:: Exercise material
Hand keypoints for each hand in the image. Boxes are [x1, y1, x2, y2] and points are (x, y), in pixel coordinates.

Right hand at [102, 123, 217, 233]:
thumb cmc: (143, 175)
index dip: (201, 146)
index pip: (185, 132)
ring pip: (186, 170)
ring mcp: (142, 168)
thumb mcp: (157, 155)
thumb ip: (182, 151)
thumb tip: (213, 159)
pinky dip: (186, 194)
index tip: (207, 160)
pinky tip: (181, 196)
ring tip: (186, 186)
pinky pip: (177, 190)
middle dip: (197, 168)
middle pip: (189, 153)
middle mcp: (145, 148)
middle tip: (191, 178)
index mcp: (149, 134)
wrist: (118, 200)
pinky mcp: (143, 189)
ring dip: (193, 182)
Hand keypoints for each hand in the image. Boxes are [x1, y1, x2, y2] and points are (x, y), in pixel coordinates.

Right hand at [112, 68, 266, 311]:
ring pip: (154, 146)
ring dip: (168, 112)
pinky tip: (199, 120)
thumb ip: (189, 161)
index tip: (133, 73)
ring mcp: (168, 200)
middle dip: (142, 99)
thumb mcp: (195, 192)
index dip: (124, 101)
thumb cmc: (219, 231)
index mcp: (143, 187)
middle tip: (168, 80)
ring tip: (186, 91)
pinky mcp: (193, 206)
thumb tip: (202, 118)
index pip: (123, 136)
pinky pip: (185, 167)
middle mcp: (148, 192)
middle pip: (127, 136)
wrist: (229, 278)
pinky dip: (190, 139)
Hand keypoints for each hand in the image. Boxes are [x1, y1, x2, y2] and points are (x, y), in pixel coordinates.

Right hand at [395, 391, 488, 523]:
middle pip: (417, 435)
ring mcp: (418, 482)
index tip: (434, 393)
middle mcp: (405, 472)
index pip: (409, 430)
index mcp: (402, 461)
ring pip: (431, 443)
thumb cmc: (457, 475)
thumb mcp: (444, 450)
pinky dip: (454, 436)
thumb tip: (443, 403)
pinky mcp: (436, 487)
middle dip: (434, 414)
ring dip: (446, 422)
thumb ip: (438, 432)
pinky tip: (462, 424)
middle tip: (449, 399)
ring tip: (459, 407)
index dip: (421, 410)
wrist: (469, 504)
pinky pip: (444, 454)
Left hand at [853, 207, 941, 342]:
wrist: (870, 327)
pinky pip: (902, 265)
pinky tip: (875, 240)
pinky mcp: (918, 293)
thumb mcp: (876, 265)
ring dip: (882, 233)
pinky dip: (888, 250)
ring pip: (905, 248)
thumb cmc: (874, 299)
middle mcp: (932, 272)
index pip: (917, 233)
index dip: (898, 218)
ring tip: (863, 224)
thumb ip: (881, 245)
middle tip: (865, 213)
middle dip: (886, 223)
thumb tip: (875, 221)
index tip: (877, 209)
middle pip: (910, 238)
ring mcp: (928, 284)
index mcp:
::::
#### [Exercise instructions]
Write every entry out again. Keep each one exact.

#### [Solution for this exercise]
Hand keypoints for each hand in the image. Boxes are [x1, y1, x2, y2] and points are (x, y), in pixel coordinates.

Right hand at [102, 123, 217, 233]:
thumb cmc: (143, 175)
index dip: (201, 146)
index pip: (185, 132)
ring pip: (186, 170)
ring mcp: (142, 168)
thumb mcp: (157, 155)
thumb ip: (182, 151)
thumb tip: (213, 159)
pinky dip: (186, 194)
index tip: (207, 160)
pinky tip: (181, 196)
ring tip: (186, 186)
pinky pip: (177, 190)
middle dip: (197, 168)
middle pip: (189, 153)
middle mcp: (145, 148)
middle tip: (191, 178)
index mcp: (149, 134)
wrist: (118, 200)
pinky mcp: (143, 189)
ring dip: (193, 182)
Hand keypoints for each hand in the image. Boxes are [x1, y1, x2, y2] and points are (x, y), in pixel coordinates.

Right hand at [112, 68, 266, 311]:
ring pip: (154, 146)
ring dip: (168, 112)
pinky tip: (199, 120)
thumb ip: (189, 161)
index tip: (133, 73)
ring mcp: (168, 200)
middle dip: (142, 99)
thumb mcp: (195, 192)
index dip: (124, 101)
thumb cmc: (219, 231)
index mcp: (143, 187)
middle tip: (168, 80)
ring tip: (186, 91)
pinky mcp: (193, 206)
thumb tip: (202, 118)
index pip: (123, 136)
pinky pip: (185, 167)
middle mcp: (148, 192)
middle pip: (127, 136)
wrist: (229, 278)
pinky dip: (190, 139)
Hand keypoints for each hand in the image. Boxes are [x1, y1, x2, y2] and points are (x, y), in pixel coordinates.

Right hand at [395, 391, 488, 523]:
middle pip: (417, 435)
ring mcp: (418, 482)
index tip: (434, 393)
middle mcp: (405, 472)
index pip: (409, 430)
index mcp: (402, 461)
ring pip: (431, 443)
thumb cmc: (457, 475)
thumb mcp: (444, 450)
pinky dip: (454, 436)
thumb tip: (443, 403)
pinky mcp: (436, 487)
middle dip: (434, 414)
ring dip: (446, 422)
thumb ip: (438, 432)
pinky tip: (462, 424)
middle tip: (449, 399)
ring tip: (459, 407)
index dip: (421, 410)
wrist: (469, 504)
pinky pip: (444, 454)
Left hand at [853, 207, 941, 342]:
wrist: (870, 327)
pinky pip: (902, 265)
pinky tip: (875, 240)
pinky mcp: (918, 293)
thumb mcp: (876, 265)
ring dip: (882, 233)
pinky dip: (888, 250)
ring pip: (905, 248)
thumb cmc: (874, 299)
middle mcp: (932, 272)
index pip: (917, 233)
index dip: (898, 218)
ring tip: (863, 224)
thumb ip: (881, 245)
middle tip: (865, 213)
middle dip: (886, 223)
thumb tip: (875, 221)
index tip: (877, 209)
middle pip: (910, 238)
ring mcp: (928, 284)
index mcp:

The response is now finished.